La invasión de las liebres. Sensación.
La pleamar llenó de uvas verdes
la boca de María, sus cabellos descoloridos se enredaban entre algas y medusas
que herían los brazos de los nadadores que salieron a salvarla.
Todos se ahogaron, impotentes
ante la fuerza de la marea, sus cabezas aparecían y desaparecían entre la
espuma de las olas.
La esperanza, no.
Encendimos una hoguera bajo la
higuera al borde de la playa, rezamos y cenamos, los vagabundos no se acercaban
por miedo a los perros y a nuestra mala fama.
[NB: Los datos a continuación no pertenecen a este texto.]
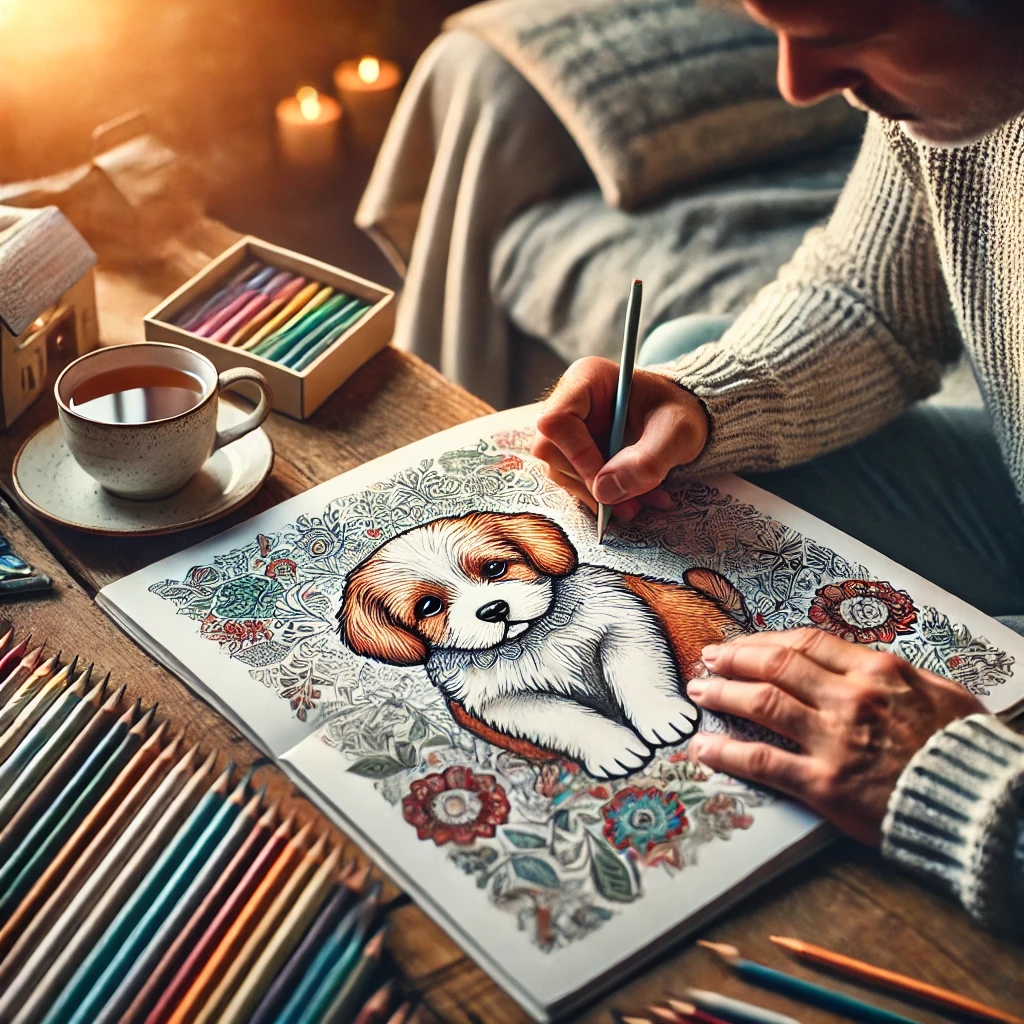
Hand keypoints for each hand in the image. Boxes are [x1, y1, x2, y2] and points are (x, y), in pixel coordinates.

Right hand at [532, 357, 708, 520]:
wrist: (680, 420)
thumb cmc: (679, 413)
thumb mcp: (677, 433)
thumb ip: (646, 461)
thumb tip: (603, 492)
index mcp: (587, 379)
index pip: (557, 421)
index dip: (577, 455)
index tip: (607, 481)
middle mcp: (568, 401)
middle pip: (552, 451)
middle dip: (590, 484)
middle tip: (628, 506)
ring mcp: (567, 429)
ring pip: (560, 472)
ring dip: (598, 497)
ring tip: (637, 505)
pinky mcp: (571, 452)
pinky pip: (573, 481)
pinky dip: (602, 498)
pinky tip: (630, 500)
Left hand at [686, 628, 985, 843]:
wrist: (983, 805)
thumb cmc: (963, 750)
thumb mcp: (937, 694)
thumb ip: (891, 676)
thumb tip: (859, 665)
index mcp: (877, 671)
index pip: (806, 643)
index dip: (766, 641)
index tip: (743, 644)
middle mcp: (850, 698)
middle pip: (776, 666)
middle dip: (735, 659)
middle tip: (708, 660)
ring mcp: (835, 740)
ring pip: (762, 704)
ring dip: (723, 694)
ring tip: (699, 692)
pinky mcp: (825, 784)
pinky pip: (764, 761)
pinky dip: (728, 751)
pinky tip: (704, 747)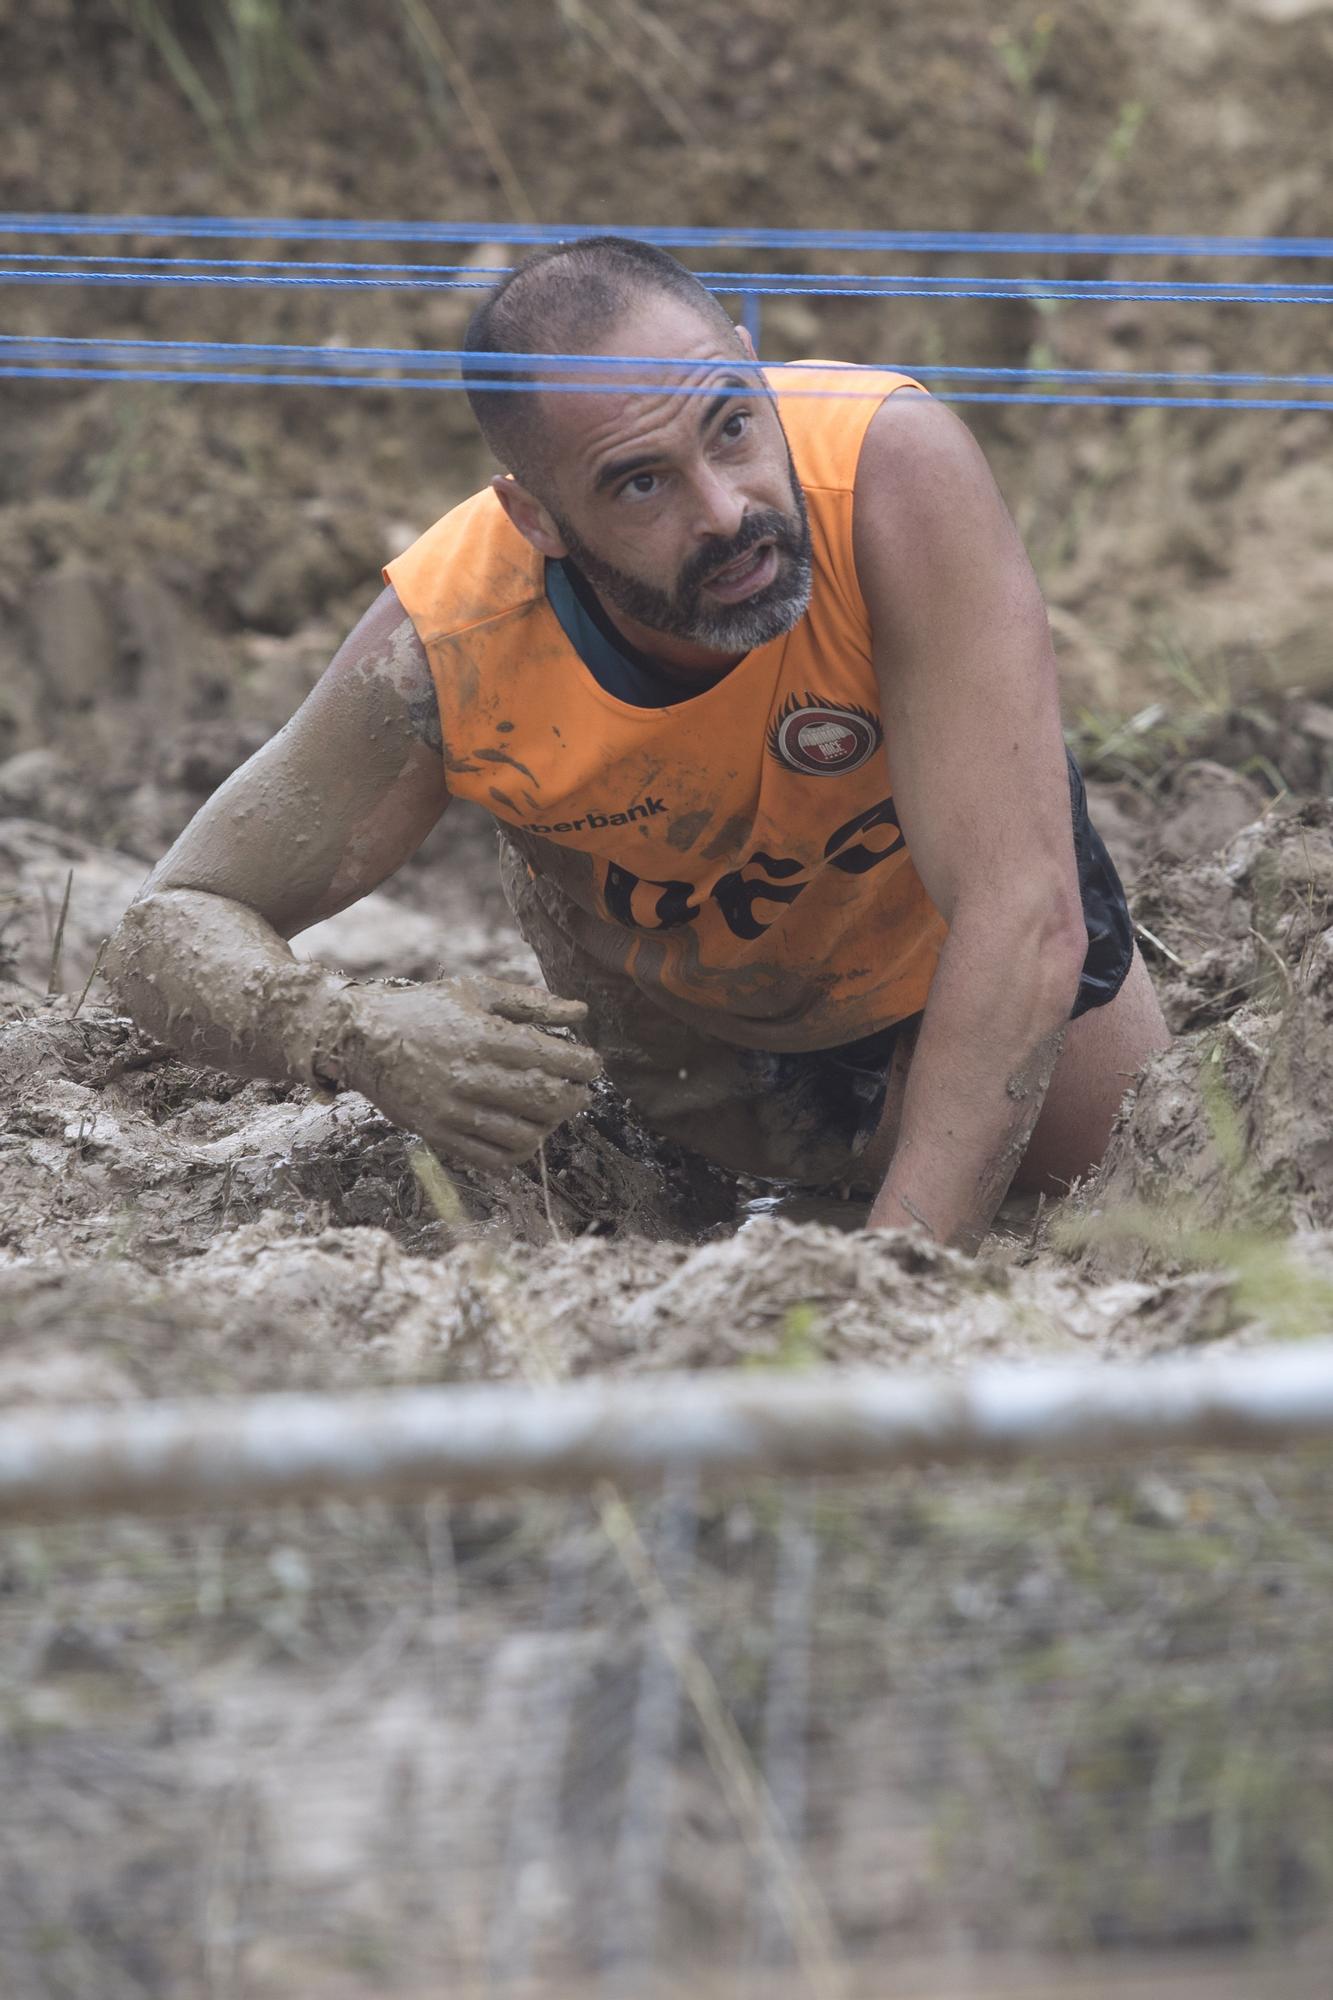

Pintamos su nombre en la fachada
amarilla de la casa de siempre, donde estuvo el bar.
Nos bañamos desnudos y el frío
nos mordía la barba y las nalgas.
Sabíamos del tiempo de la
vendimia pero nos demoramos en funerales y ceremonias, ella era la primera y
quisimos honrarla con fuego y con vino, alimentamos su memoria sabedores de
nuestra pronta amnesia.
Al amanecer salimos hacia la
cordillera, nos perdimos entre la niebla y los pinos, nadie hablaba, el dolor
del desencanto aprisionaba nuestras piernas.
Tres semanas después supimos
que los bosques se habían quemado, nada supimos de las liebres.